I thought about this set of questions for a long time. Here’s my list…
No. 1: The most important thing for investors to understand about investing in stocks is simply what kind of businesses make for great investments and how to properly value these kinds of businesses.
You can think of this knowledge as your personal Google Earth for crossing “the desert” of investing. Knowing how to recognize great businesses and knowing what they’re worth is like knowing where the sand dunes are and how to get past them.
Here’s an example of what I mean: Do you think Markel (MKL) – trading around $770 a share – is an expensive stock? Why or why not?
If you can answer this question within 30 seconds by looking at a few key statistics, then you’re ready to cross the desert. If you can’t… you’re just not ready. You have to power up your satellite phone and spend more time studying your maps.
If you have no idea whether Markel is expensive or cheap, don’t worry. You’re not alone. Judging by my experiences with wealthy and business-savvy subscribers, I would estimate less than 10% of our subscribers really understand these concepts. Without this knowledge, I’m nearly certain you can’t be successful as an investor. Not for long, at least.
No. 2: The second thing I know you must have to “cross the desert” successfully is a strategy that will continue to make you money even when you’re wrong about the big picture.
I’ve been expecting a serious crash in stocks since 2013. So in my Investment Advisory, we trimmed our long positions by selling some stocks. And we hedged our exposure to the market by selling short some stocks.
But we didn’t sell everything. And we didn’t move to a 100% short portfolio. We’ve done great with our investments since 2013, even though my market outlook has been 100% dead wrong (so far).
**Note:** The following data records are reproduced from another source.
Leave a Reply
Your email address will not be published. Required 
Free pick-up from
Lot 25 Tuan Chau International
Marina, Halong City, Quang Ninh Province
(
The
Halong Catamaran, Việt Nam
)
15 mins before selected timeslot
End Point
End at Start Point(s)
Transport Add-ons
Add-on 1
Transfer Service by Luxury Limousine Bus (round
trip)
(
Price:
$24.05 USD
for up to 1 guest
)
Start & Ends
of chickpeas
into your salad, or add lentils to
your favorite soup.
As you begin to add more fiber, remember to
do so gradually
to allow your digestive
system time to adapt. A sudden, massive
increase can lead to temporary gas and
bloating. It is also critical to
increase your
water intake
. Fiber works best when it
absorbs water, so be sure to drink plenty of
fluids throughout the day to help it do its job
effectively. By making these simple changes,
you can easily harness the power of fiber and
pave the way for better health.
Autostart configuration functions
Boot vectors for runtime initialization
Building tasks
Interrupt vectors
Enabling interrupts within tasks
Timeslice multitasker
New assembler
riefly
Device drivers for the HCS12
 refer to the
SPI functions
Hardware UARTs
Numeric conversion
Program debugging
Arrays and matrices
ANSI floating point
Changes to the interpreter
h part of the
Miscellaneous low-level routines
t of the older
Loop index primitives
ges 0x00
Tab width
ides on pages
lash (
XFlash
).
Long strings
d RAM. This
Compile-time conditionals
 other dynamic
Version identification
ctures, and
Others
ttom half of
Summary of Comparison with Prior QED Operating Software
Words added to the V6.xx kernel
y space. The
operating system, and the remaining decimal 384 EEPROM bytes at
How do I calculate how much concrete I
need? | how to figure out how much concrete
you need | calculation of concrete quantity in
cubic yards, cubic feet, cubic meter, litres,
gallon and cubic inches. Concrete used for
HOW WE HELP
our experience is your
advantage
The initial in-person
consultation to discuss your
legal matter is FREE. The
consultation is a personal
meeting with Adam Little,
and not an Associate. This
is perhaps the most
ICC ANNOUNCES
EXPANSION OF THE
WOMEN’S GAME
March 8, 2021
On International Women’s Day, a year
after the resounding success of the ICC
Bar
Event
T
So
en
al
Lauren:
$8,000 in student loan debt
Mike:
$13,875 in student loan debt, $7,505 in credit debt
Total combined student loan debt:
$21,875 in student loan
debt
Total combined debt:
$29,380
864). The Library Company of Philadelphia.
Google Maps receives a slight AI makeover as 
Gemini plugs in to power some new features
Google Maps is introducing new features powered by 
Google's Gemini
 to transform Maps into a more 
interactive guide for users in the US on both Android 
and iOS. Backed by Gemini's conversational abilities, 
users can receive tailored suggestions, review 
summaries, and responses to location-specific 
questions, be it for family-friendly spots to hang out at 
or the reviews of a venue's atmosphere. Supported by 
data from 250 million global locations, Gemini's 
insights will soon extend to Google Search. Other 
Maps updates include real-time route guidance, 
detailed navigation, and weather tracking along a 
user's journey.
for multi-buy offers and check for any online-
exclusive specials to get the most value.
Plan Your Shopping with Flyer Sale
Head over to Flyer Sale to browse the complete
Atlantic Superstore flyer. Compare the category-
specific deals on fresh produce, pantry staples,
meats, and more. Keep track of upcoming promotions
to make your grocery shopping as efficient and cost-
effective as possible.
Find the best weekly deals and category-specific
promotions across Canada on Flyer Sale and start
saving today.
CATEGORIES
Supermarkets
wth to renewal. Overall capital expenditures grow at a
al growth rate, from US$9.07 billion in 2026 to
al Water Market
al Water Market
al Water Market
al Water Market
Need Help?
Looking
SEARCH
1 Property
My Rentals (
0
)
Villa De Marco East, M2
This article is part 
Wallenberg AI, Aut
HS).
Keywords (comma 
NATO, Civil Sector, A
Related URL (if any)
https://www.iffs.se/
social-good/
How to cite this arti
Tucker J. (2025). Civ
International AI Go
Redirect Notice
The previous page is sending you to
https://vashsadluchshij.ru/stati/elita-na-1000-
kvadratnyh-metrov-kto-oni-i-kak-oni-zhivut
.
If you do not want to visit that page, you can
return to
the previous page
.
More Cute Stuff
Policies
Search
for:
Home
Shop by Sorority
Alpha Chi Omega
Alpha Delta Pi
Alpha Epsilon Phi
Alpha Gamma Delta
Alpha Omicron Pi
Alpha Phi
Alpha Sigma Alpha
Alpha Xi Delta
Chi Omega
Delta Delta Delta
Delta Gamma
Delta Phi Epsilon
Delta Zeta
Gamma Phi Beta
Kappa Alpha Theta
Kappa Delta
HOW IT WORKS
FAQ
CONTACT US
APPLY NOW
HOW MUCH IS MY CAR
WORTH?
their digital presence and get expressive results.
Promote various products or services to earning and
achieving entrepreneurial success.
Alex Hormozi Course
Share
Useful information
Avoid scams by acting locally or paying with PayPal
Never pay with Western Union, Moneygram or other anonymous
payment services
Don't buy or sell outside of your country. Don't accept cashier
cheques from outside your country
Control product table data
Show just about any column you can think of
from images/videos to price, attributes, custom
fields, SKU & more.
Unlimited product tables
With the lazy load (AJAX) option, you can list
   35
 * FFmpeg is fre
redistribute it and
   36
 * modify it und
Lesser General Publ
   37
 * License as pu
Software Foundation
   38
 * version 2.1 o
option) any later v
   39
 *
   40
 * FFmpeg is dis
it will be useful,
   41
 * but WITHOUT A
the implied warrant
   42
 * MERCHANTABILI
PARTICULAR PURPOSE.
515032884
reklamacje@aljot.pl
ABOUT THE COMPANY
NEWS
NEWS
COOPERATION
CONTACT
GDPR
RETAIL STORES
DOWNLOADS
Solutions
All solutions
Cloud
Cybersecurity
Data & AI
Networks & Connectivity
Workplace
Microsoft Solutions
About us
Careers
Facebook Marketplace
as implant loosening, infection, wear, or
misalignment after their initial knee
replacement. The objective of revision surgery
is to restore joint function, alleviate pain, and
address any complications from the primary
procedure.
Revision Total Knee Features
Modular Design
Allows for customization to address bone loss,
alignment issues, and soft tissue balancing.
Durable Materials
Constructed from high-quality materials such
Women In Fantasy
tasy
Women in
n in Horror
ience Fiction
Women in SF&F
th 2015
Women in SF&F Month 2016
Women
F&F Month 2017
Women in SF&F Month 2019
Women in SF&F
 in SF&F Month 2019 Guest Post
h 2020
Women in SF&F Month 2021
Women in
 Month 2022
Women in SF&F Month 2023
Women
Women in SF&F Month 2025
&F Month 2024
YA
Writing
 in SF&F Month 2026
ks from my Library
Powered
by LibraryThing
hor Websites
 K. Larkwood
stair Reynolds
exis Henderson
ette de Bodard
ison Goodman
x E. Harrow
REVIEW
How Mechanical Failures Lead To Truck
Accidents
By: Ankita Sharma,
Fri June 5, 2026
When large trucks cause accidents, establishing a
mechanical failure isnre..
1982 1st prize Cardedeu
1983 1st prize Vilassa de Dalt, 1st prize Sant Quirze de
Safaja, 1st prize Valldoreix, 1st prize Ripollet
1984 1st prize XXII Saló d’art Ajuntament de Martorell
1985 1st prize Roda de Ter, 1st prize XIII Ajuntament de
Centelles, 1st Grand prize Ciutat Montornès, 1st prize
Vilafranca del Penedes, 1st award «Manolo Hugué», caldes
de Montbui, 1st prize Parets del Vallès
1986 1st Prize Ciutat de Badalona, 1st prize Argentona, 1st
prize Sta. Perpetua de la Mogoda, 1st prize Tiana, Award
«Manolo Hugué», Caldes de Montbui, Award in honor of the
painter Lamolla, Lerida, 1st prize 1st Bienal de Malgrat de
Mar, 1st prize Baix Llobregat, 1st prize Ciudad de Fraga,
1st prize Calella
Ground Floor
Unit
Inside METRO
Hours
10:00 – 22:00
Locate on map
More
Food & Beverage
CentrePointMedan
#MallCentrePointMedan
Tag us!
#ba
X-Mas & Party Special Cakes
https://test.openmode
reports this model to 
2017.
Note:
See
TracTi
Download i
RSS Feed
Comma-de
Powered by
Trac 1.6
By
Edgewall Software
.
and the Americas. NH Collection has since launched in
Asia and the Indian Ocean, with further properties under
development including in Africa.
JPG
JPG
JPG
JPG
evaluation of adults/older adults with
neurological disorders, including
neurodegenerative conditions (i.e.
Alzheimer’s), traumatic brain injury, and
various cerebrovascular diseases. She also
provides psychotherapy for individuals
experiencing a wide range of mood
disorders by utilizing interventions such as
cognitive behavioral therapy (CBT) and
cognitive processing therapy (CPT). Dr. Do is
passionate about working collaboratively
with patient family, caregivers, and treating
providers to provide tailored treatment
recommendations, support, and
The idea that you don’t ever want to bet the farm on any particular outlook (or any particular investment recommendation) is hard for most investors to understand and implement. When events in the world spook most individual investors, they simply pull out of stocks completely. They generally do so at the worst possible time. You have to learn how to make money even when you’re wrong about the market as a whole. And you have to follow your strategy… even when it’s scary.
No. 3: The last thing I think most individual investors either never learn or only learn the hard way after several big beatings is to never, ever chase what’s “hot.”
These investment “mirages” will cost you almost every time. It takes a lot of discipline to stick with great businesses that you can personally understand. It takes discipline to buy them when you can get them at a reasonable price. It takes discipline to follow your position-size limits.
When a great new business comes along – like online auctioneer eBay (EBAY) in the early 2000s – learn to be patient. Follow it for years, and buy it when it comes into your range.
If you had bought eBay back in 2004, you’d be up a little more than $3 per share today (from $58 to $61) more than a decade later. Sure, eBay was and is a great business with a huge “moat.” Nevertheless, investors who chased after it while it was “hot” saw their investments decline almost 90%. It was far better to have bought it for less than $15 a share back when it was trading for a reasonable price.
Over the next three days, I’ll be going over these three concepts in detail. I hope you’ll take the time to read these essays and think about them. (Remember, there’s no such thing as teaching, only learning.) Knowing these ideas is the best advantage I can give you as an investor. You don’t have to be a genius to be a great investor. But you need the proper map. And you need the discipline to follow it.